[What to do] Scan the entries below. Report each line where the string "comme" occurs.

Recorded information START

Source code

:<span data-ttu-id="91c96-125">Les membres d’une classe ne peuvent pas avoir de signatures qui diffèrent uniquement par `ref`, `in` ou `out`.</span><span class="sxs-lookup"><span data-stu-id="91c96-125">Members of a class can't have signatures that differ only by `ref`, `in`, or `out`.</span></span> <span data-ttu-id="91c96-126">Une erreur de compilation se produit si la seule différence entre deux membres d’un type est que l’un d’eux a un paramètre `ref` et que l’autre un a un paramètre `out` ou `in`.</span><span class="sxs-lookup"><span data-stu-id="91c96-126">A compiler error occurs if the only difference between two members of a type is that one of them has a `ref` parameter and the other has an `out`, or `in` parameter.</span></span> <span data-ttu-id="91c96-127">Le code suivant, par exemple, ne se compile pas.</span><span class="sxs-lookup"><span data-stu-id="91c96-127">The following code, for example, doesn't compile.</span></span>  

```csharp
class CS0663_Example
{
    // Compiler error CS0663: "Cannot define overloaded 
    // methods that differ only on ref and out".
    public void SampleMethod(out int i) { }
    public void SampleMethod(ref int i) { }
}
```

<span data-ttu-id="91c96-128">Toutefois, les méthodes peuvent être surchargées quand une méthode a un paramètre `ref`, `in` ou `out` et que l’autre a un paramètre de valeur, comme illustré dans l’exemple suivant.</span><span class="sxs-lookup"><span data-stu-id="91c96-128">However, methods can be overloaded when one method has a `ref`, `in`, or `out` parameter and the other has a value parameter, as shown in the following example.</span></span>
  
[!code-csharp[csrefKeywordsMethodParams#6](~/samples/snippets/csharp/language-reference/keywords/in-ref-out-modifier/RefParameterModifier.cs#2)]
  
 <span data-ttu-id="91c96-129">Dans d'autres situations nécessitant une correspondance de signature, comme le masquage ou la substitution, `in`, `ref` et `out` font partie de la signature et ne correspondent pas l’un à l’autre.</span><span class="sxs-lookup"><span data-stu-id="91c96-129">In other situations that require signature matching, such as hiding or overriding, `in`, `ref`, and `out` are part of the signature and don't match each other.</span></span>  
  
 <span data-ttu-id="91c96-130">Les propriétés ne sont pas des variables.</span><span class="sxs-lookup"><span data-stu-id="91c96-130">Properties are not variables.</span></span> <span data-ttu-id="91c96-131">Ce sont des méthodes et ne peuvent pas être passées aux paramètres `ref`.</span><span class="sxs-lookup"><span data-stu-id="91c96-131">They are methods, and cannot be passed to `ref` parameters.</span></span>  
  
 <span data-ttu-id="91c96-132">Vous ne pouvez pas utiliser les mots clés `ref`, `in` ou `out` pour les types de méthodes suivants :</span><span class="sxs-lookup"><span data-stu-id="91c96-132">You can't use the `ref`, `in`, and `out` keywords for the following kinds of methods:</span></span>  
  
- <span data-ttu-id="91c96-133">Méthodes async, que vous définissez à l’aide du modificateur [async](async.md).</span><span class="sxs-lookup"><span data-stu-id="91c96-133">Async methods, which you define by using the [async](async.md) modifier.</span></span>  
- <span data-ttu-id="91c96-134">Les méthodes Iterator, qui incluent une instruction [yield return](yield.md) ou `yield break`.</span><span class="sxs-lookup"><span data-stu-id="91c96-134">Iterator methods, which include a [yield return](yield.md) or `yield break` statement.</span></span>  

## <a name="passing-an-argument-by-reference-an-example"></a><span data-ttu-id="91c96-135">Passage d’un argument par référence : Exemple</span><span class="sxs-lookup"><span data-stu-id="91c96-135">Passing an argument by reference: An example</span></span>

Recorded information END

[Written reply]
<span data-ttu-id="91c96-128">Toutefois, les méthodes peuvent être surchargées quand une méthode a un paramètre `ref`, `in` ou `out` et que l’autre a un paramètre de valeur, comme illustré dans l’exemple suivant.</span><span class="sxs-lookup"><span data-stu-id="91c96-128">However, methods can be overloaded when one method has a `ref`, `in`, or `out` parameter and the other has a value parameter, as shown in the following example.</span></span>
 <span data-ttu-id="91c96-129">Dans d'autres situations nécessitant une correspondance de signature, comme le masquage ou la substitution, `in`, `ref` et `out` font partie de la signature et ne correspondent pas l’un à l’autre.</span><span class="sxs-lookup"><span data-stu-id="91c96-129">In other situations that require signature matching, such as hiding or overriding, `in`, `ref`, and `out` are part of the signature and don't match each other.</span></span>  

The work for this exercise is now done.